Ia Orana Maria (We Greet Thee, Mary) is a pivotal print created by Paul Gauguin in 1894. This work is classified as a lithograph, executed using a zinc plate and printed entirely in a saturated blue hue, a distinctive choice that imbues the scene with an ethereal, dreamlike quality. Gauguin, the influential French artist, transforms the traditional Christian motif of the Annunciation or Visitation, setting the scene not in the Holy Land but within the lush, exotic environment of Tahiti.

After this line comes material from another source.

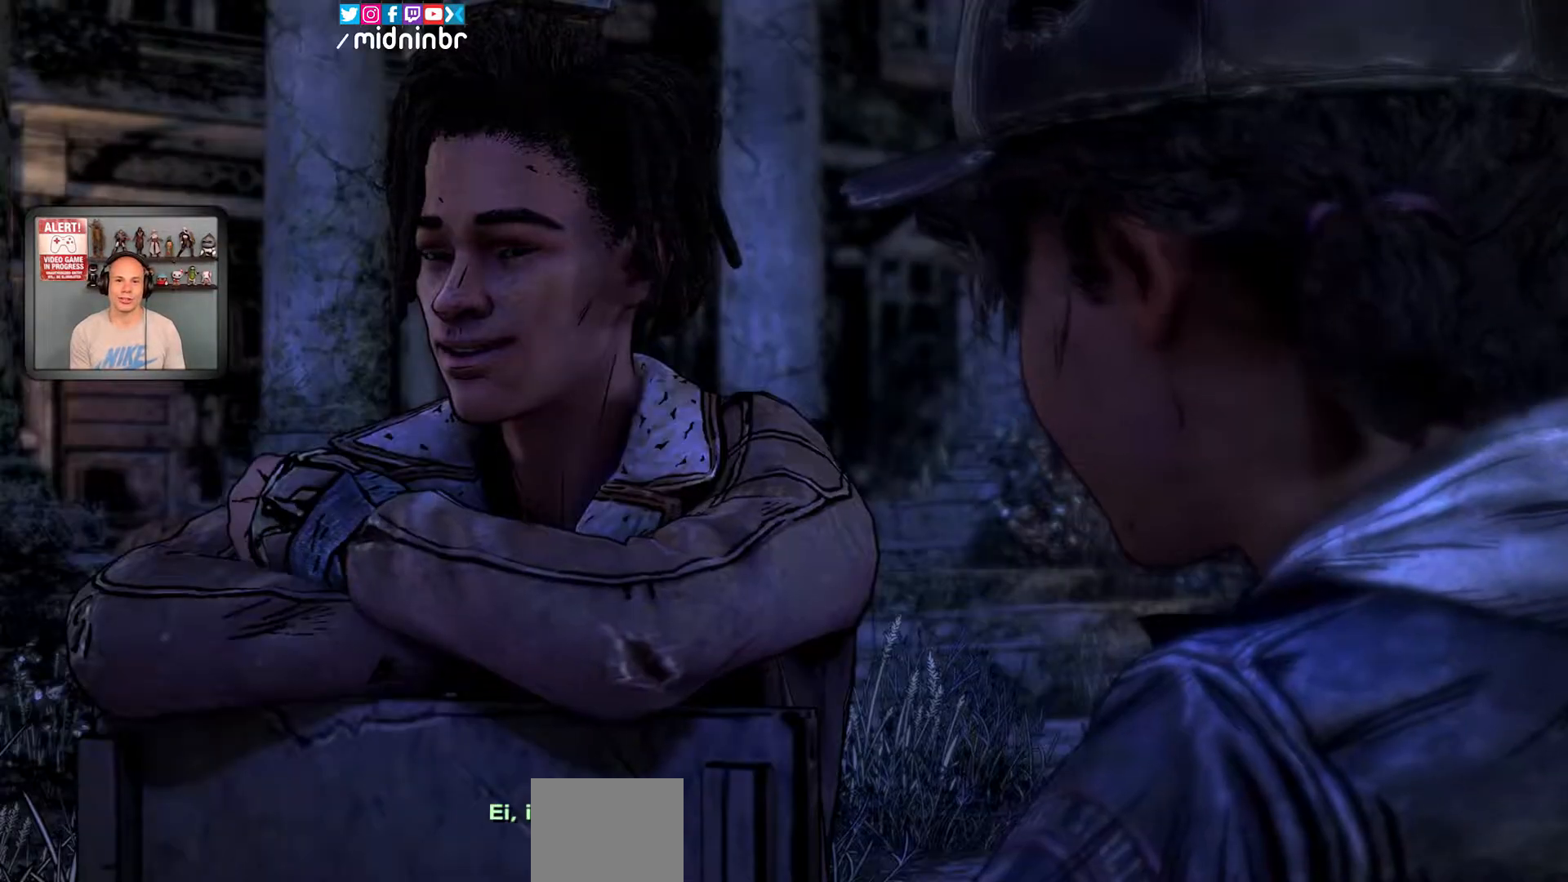
Gameplay with a controller (Xbox layout); each line is a JSON object with the inputs held at the frame after it. "events" lists button and stick changes between this image and that frame as [ms after this image, input, new state], when the widget could be followed in between. Not read: HOME L2 L3 R1 R2 R3.
{"buttons": ["X"], "left_stick": "center", "right_stick": "center", "events": [[183, "X", "down"]]}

The composition features two central Tahitian women, one representing Mary who greets the other, flanked by a subtly rendered winged attendant or angel figure whose presence formalizes the biblical reference. The women are surrounded by tropical flora, which Gauguin simplifies into decorative, heavily outlined forms, reflecting his rejection of European naturalism in favor of local visual traditions.
Created late in the 1876 to 1900 period, this piece reflects Gauguin's Post-Impressionist shift toward Symbolism, utilizing flattened forms and strong outlines to convey spiritual rather than observational truth. By employing the demanding process of zinc lithography, Gauguin was able to adapt his characteristic aesthetic-marked by primitivism and bold composition-to the graphic arts, emphasizing line and shadow through the dense application of the blue ink. Gauguin often used his print series to disseminate images and themes first explored in his major oil paintings.
The prints created during this period, such as this impression of Ia Orana Maria, allowed for broader dissemination of the artist's unique, spiritually charged narratives blending European faith with Polynesian culture. This significant example of late 19th-century French graphic art, offering invaluable insight into Gauguin's profound influence on modern visual culture, is preserved in the collection of the National Gallery of Art.